In its Building Productive Public Sector Workplaces series, the CIPD has highlighted the sporadic and often inadequate quality of front-line management in the public sector that results in high levels of absence and an inability to tackle poor performance.
Compared with the private sector, on average, public-sector employers are three times less likely to discipline staff, rate their line managers' conflict management skills more poorly and take much longer to manage formal disciplinary and grievance cases.
The report reveals low levels of trust and confidence in senior management among public-sector employees, as well as their dissatisfaction with consultation over change. These factors need to be addressed to build the employee engagement necessary to deliver on political and public expectations of public-service reform.
Ben Willmott, senior public policy adviser at the CIPD, said: "Delivering ‘more with less' is precisely what many organisations have had to do in the recession - and it is achievable where there are high levels of employee engagement and shared purpose. But the public sector is heading for extremely tough times, and political and taxpayer expectations are high. The challenge for policymakers is to chart a course that can motivate and engage the public-sector workforce in the delivery of change, despite the need for pay restraint, redundancies and pensions reform.
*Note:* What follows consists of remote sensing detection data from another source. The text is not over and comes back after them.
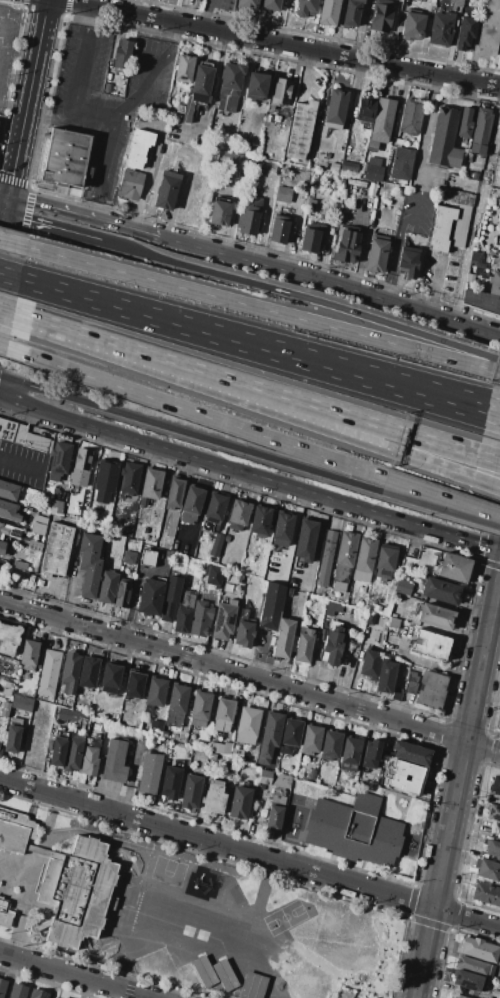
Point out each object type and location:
building: (458, 3)
building: (249, 4)
building: (271, 5)
building: (305, 8)
building: (328, 12)
building: (351, 13)
road: (204, 14)
building: (382, 16)
building: (412, 25)
road: (0, 27)
building: (442, 28)
road: (359, 29)
building: (489, 30)
building: (466, 33)
road: (281, 43)
building: (499, 52)
building: (121, 54)
road: (80, 57)
building: (184, 68)
road: (32, 72)
road: (153, 74)
road: (306, 74)
road: (213, 83)
building: (229, 86)
building: (256, 86)
building: (198, 91)
building: (280, 92)
parking lot: (104, 101)
building: (366, 109)
building: (335, 110)
road: (11, 113)
road: (47, 113)
road: (93, 113)
building: (498, 115)
building: (411, 117)
road: (427, 118)
building: (382, 119)
building: (463, 123)
building: (301, 131)
building: (479, 131)
building: (443, 139)
building: (139, 148)
building: (251, 150)
building: (66, 159)
building: (234, 160)
building: (401, 164)
road: (102, 168)
building: (348, 168)
building: (372, 168)
road: (11, 173)
road: (145, 180)
building: (130, 184)
building: (356, 184)
building: (499, 186)
building: (167, 191)
road: (420, 191)
building: (283, 194)
building: (458, 197)
road: (3, 202)
traffic signals: (6, 203)
road: (476, 204)
building: (219, 213)
road: (82, 215)
building: (249, 215)
road: (265, 219)
road: (3, 220)
building: (459, 226)
road: (57, 228)
building: (441, 229)
building: (279, 231)
building: (312, 237)
road: (16, 244)
building: (347, 247)
road: (393, 253)
building: (377, 254)
building: (408, 260)
building: (476, 260)
building: (496, 261)
road: (10, 275)
building: (495, 283)
road: (330, 284)
road: (434, 285)
road: (78, 295)
road: (307, 298)
building: (481, 301)
road: (264, 309)
road: (8, 311)
road: (7, 348)
road: (139, 352)
road: (314, 354)
road: (310, 364)
road: (498, 369)
road: (496, 400)
road: (199, 414)
road: (492, 419)
road: (369, 422)
road: (190, 434)
building: (21, 436)
road: (364, 443)
road: (488, 457)
building: (58, 461)
building: (81, 468)
road: (248, 474)
building: (129, 479)
building: (104, 481)
building: (152, 484)
road: (486, 484)
building: (9, 491)
building: (174, 494)
building: (59, 495)
road: (442, 495)
building: (191, 504)
building: (55, 506)
building: (215, 509)
road: (440, 509)
building: (9, 511)
building: (238, 514)
building: (260, 521)
building: (38, 524)
building: (4, 530)
building: (281, 531)
building: (16, 532)
building: (306, 535)
road: (291, 536)
building: (227, 539)
road: (316, 543)
building: (174, 544)
building: (217, 545)
building: (2, 547)
building: (36, 547)
building: (182, 547)
building: (56, 550)
building: (129, 558)
building: (148, 558)
building: (326, 558)
building: (231, 559)
building: (365, 559)
building: (344, 560)
building: (386, 562)
building: (19, 564)
building: (89, 565)
building: (454, 567)
building: (213, 575)
building: (25, 579)
building: (403, 586)
building: (108, 587)
building: (289, 591)
road: (133, 592)
building: (440, 592)
building: (123, 593)
building: (151, 595)
building: (171, 598)
building: (271, 605)
building: (332, 607)
building: (184, 612)
building: (362, 615)
building: (435, 617)
building: (201, 618)
building: (371, 618)
building: (223, 620)
building: (393, 622)
building: (243, 634)
building: (322, 634)
building: (283, 638)
building: (9, 639)
building: (429, 644)
building: (333, 646)
building: (304, 647)
building: (30, 655)
road: (260, 655)
road: (422, 662)
building: (370, 664)
building: (70, 672)
building: (88, 672)
building: (49, 674)
road: (250, 676)
building: (386, 677)
building: (111, 679)
building: (411, 683)
building: (7, 688)
building: (133, 688)
building: (431, 690)
building: (155, 694)
building: (397, 695)
building: (22, 703)
building: (0, 704)
building: (176, 705)
building: (5, 708)
building: (200, 709)
building: (125, 715)
building: (223, 715)
building: (71, 716)
building: (103, 717)
building: (499, 723)
building: (156, 725)
building: (247, 726)
building: (291, 735)
building: (192, 736)
building: (12, 739)
building: (311, 739)
building: (96, 742)
building: (1, 744)
building: (331, 746)
building: (219, 747)
building: (57, 751)
building: (74, 752)
building: (410, 753)
building: (371, 754)
building: (350, 755)
building: (213, 757)
building: (89, 761)
building: (114, 762)
building: (150, 773)
building: (311, 776)
building: (265, 777)
building: (404, 777)
building: (283, 780)
building: (171, 781)
road: (457, 784)
building: (495, 784)
building: (191, 791)
building: (214, 797)
building: (240, 802)
building: (493, 812)
building: (275, 813)
building: (355, 829)
building: (493, 849)
road: (250, 852)
building: (487, 870)
building: (64, 880)
building: (486, 894)
building: (4, 913)
park: (285, 918)
building: (41, 924)
building: (478, 949)
building: (499, 962)
building: (473, 965)
building: (203, 973)
building: (224, 974)
road: (74, 975)
building: (468, 981)
building: (253, 986)
building: (2, 987)
building: (18, 991)
building: (39, 994)
building: (458, 996)
building: (54, 997)
building: (57, 997)
building: (499, 997)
"Success could bring a productivity dividend and public applause. Failure risks derailing efforts to reform public-service delivery and get a grip on the public finances.
"There are question marks over the public-sector's people management capability to emulate the best of the private-sector response to adversity. While there are excellent managers and examples of great performance in the public sector, across a range of aspects of management including senior leadership, capacity to effectively manage change, absence, conflict and performance management generally, the sector is in urgent need of improvement."
The CIPD recommends a thorough review of public-sector management training to identify how to improve people management capabilities among front-line managers, and action to ensure staff involved in the delivery of public services are equipped with people management capabilities.